Exclusive Interview with Tyler Knott Gregson
Tyler Knott Gregson is a poet and a photographer, widely known amongst his readers as 'The Typewriter Poet'. His Haikus inspire in their simplicity because it has become rare to find beauty in the mundane. His poems are capturing in their tone and in the way he utilizes his words. His photography is simply breathtaking, to say the least. All his aforementioned works can be found on his website.
1) You are a poet and a photographer and they are both very compatible with each other in that poetry and photography both aim to capture a moment or a series of moments in life, they just use different means to do it. What got you interested in both poetry and photography in the first place?
have always written, for as long as I can remember really, so that came along
naturally. I always thought of photography
and the way I take a picture as an extension of that, as a way of writing
without doing so. I have always treated
photography as a way to stop and freeze tiny little moments in time and make them
feel grand, and in a sense, I think I try to do the same thing with my
writing. Tiny moments made large.
2) Your poetry is so capturing in its simplicity, both in its presentation, using a typewriter, and in the words of the poetry itself. Is this thematic simplicity something that you aim for in your poetry?
For me, when I write anything but poetry, I often find myself using too many words, I love to describe, and just like I always try to use photographs to convey the same spirit as a poem, in a sense I think I try to use writing to make photographs in the reader’s mind.

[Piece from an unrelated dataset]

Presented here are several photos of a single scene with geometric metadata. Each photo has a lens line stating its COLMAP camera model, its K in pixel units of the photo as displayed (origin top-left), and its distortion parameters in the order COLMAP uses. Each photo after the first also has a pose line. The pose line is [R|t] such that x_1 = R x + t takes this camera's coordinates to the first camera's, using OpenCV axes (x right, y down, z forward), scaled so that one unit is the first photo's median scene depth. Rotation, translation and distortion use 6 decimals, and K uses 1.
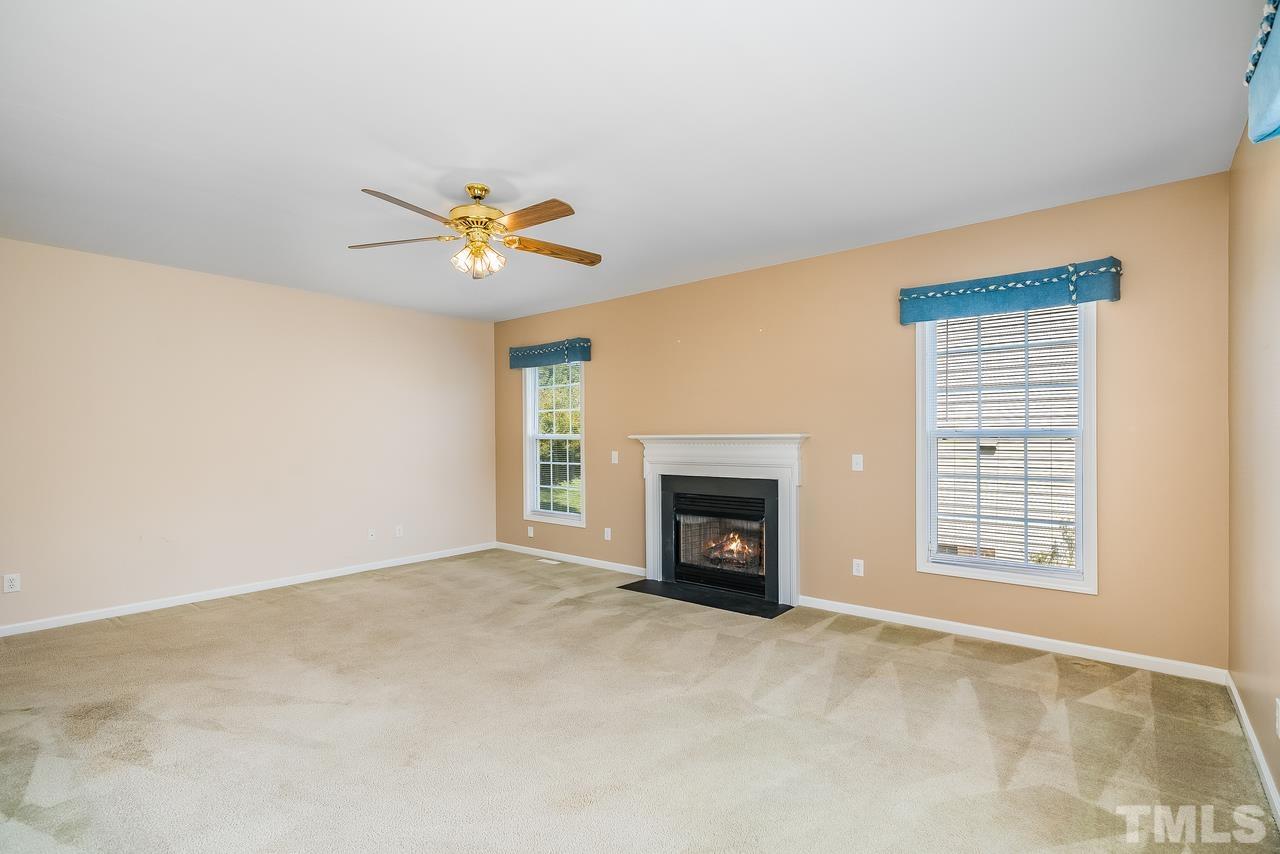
lens RADIAL K [[599.8, 0, 636.0], [0, 599.8, 439.9], [0, 0, 1]] dist [0.008470, -0.000477]
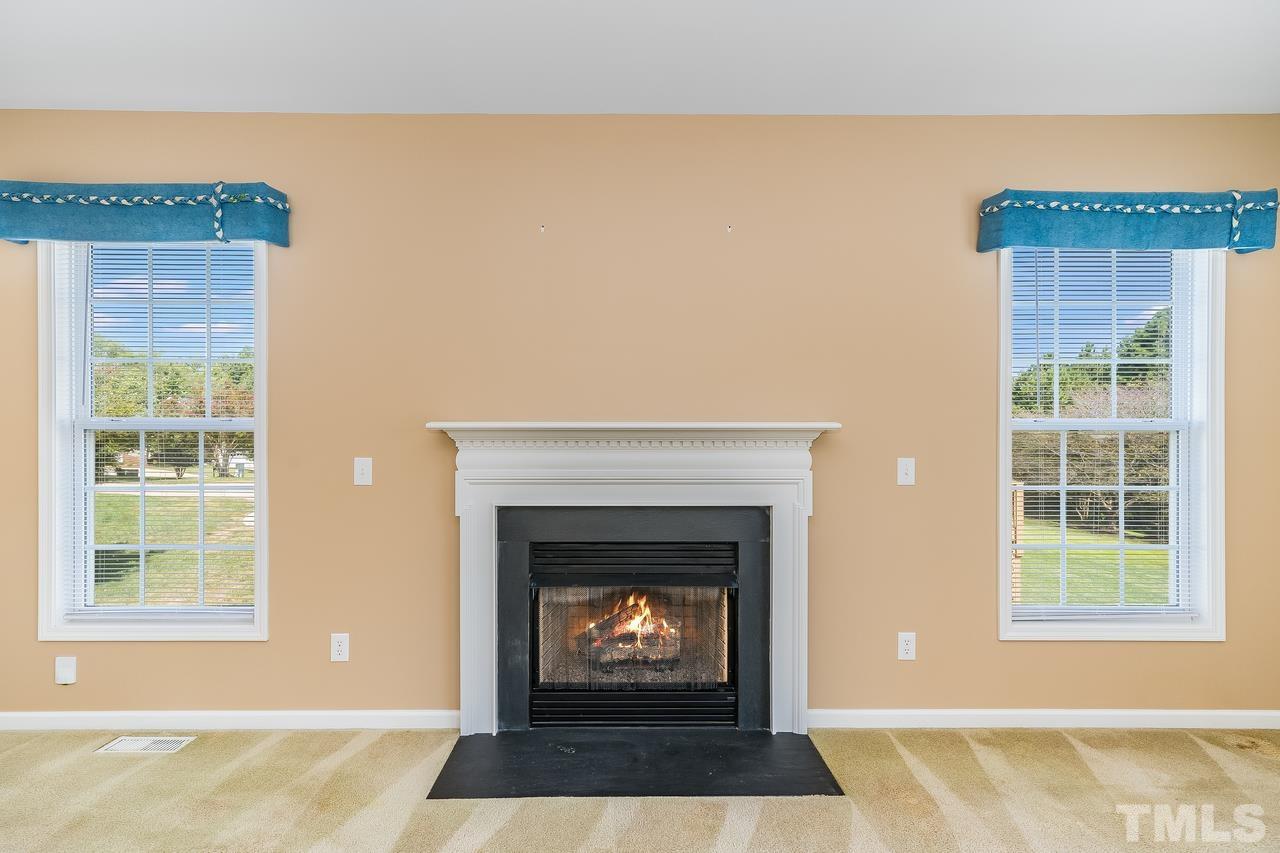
lens RADIAL K [[599.8, 0, 646.8], [0, 599.8, 427.1], [0, 0, 1]] dist [0.008470, -0.000477]
pose [[0.763395, 0.006220, 0.645902, -0.180000], [-0.002612, 0.999975, -0.006542, -0.001812], [-0.645926, 0.003307, 0.763393, 0.581885]]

With poetry, however, I have tried to simplify. To whittle it down to the minimum that expresses that feeling or emotion I felt whilst experiencing it. I think sometimes, less IS more and it’s such a challenge to say what you need to say without taking pages and pages to do so.
3) I think that poetry has evolved (for lack of a better word). Contemporary poetry is different from Victorian poetry, Shakespearian poetry, and those poems that we refer to as classics. How do we get literary magazines, poetry readers out there, and perhaps the world, to accept that poetry has changed stylistically, and not everyone adopts the three aforementioned styles?
This is a thing I face every single day. When people think of the word poetry, they think of exactly what you described. Both in style and in substance I think people expect poetry to be something old fashioned, something using language we don’t often hear anymore, and when it strays from that, its adoption can be slow. I think poetry can be, and should, and Is evolving and there are so many beautiful kinds of it now, from the dark and gritty of Bukowski, to the almost musical and lyrical poetry of people like Sarah Kay and Anis Mojani.
4) I think that one of the hardest things out there for a poet is finding and capturing an audience, I can relate to that sentiment. But, you seem to have found a huge following of readers, how were you able to capture your audience?
Honestly, by writing. A lot. I post a Haiku a day, a Poem a day and a photograph with a prose caption every day. 3 a day and I just never strayed and I think people eventually noticed, and for some reason that still blows my mind, I enjoy it. The best advice I think I know how to give is to just write and write and write for YOU and you alone. If you write for others, it shows and it won’t work. Write for you, what moves you, and the people will come. Very “Field of Dreams,” no?
5) You are a very talented poet and right now, you publish your poems online only. This is good because it makes it easily accessible to your readers but, do you have any future plans to further your poetry career like publishing in magazines, publishing a book, or do you want to keep it low key and keep publishing on your website only?
I do actually. I have plans for a book, or series of books based on the typewriter series, and I am actually in the process of trying to make that happen right now. We’ll see what is to come, but hopefully some fun and big things!
6) What advice do you have for aspiring poets out there- like myself- that would help us improve on our art and further our career for the nearer future?
As I said above, the most important thing is to write. Just keep writing. Even if you’re stuck even if the words don’t want to come at first even if you feel out of sorts, write until you cannot imagine not writing. It won’t all be amazing, it won’t all strike a chord, but it will be you and it will be honest and real. Write because you must, and let the readers worry about the reading.